Virtual vs Real Estate - The Metaverse, NFTs, and Induced DemandAfter China's real-estate market took a nose dive this year, a lot of people are anticipating the same might occur in the US in the near future as the repercussions of the former start to affect the latter. Noone is quite sure what's actually going to happen, but so far the forecasts haven't been looking too good for US assets and the USD in an overall sense.
At the same time, we've seen a renewed interest in "virtual real-estate" -- even Mark Zuckerberg is talking about the "metaverse", so to speak. Are we about to see a spike in demand in these platforms in the near future? I do think that the future of crypto is not making money off of coins themselves, but taking a risk on the products built underneath them.
Some quick impressions of each metaverse:
Cryptovoxels - It looks and feels like "crypto Minecraft" -- the interface is a little rough and the loading times can sometimes be too much, but it does have a lot of energy and inspiration behind them. Kind of like what the "art districts" used to be like in the real-world, I think.
Decentraland - been around the longest and it does show. They have onboarding tutorials, the UI isn't perfect but it's mostly worked out, and has a nice balance between goofyness and a professional decelopment. (You can find the DOGE museum in the museum district there, for example.) But the rent here is not cheap, at least from what I've seen so far.

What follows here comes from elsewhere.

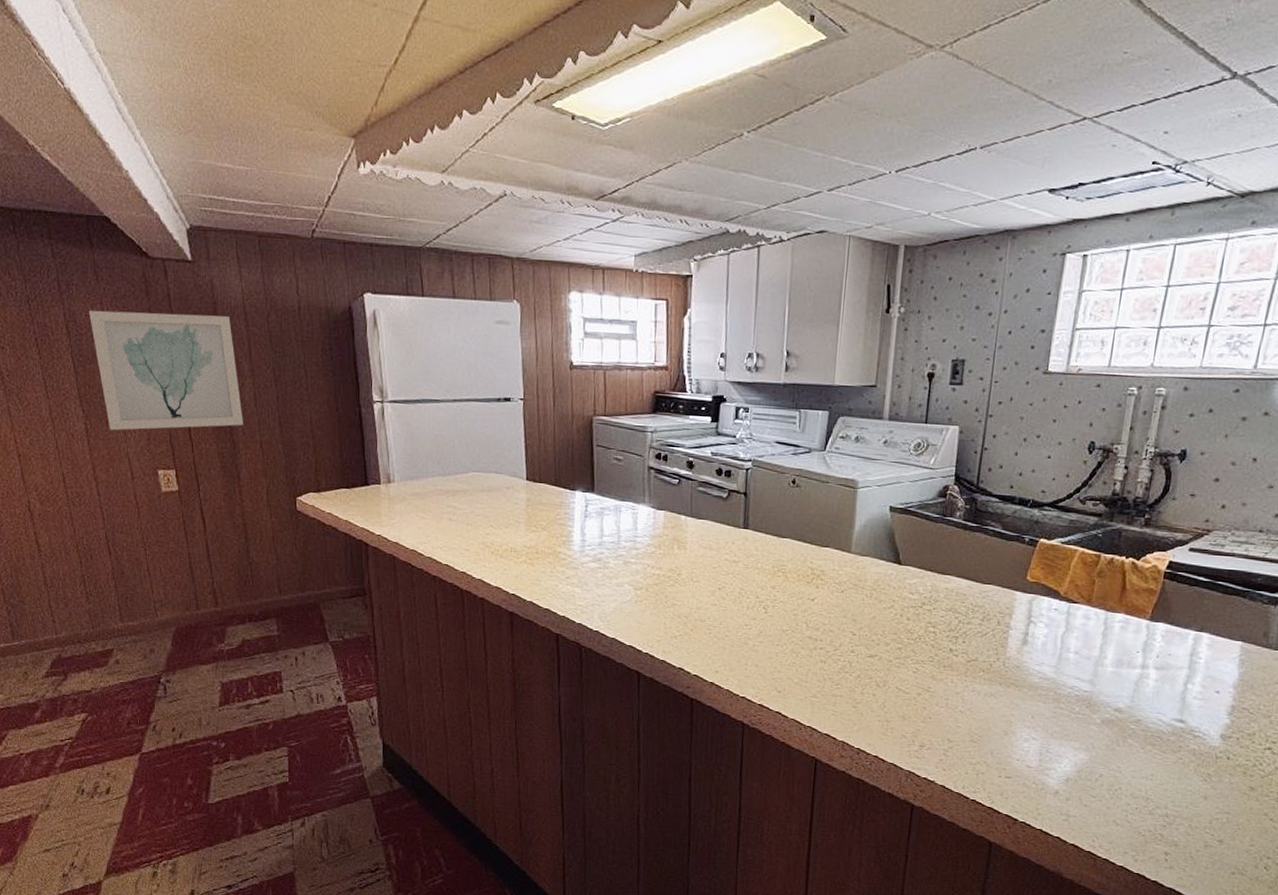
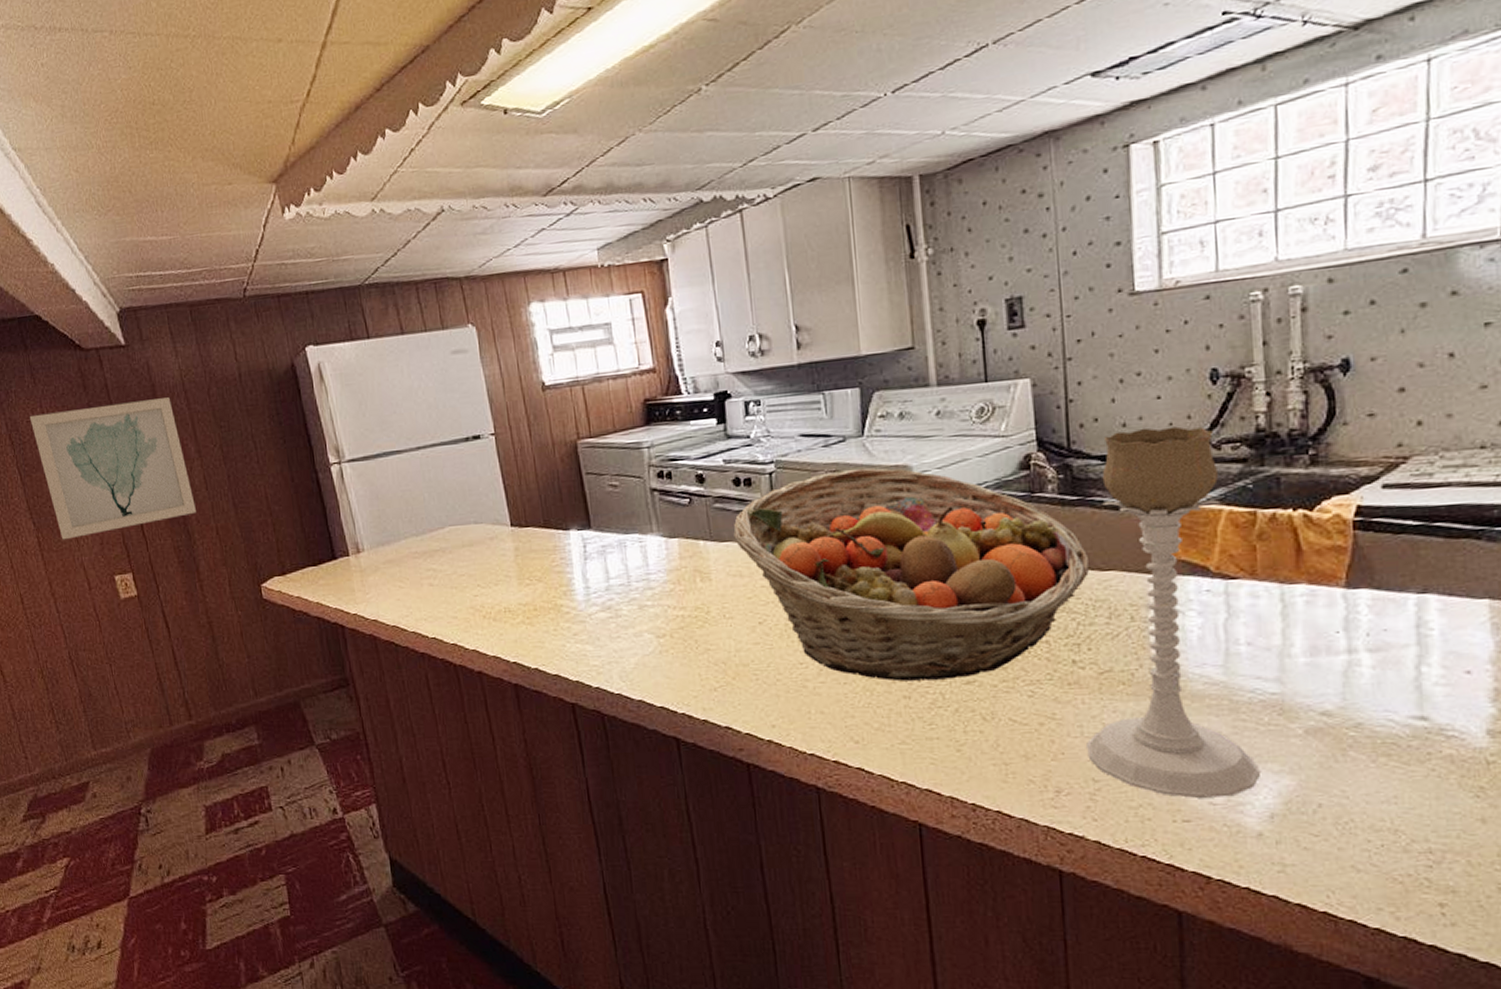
fruit basket: none [710,476,977,652] -> present [733,467,1090,681]
candle holder: none [948,479,1082,763] -> present [1087,426,1260,799]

Somnium Space - this metaverse feels like it was built by a bunch of MBAs who worked for a real-estate company prior. The listings, marketing, and style of it feels that way too -- and they're listing themselves as a "high-end" product so don't expect it to be cheap. But it does have a professional and clean feel to the whole thing, which may work for some.
The SandBox - I didn't mention this in the video since they don't seem to have a working demo yet, but they have been successful in raising funds from investors as of this week. How they do, is TBD. But it's also proof that there is interest in the space even from an investor's standpoint.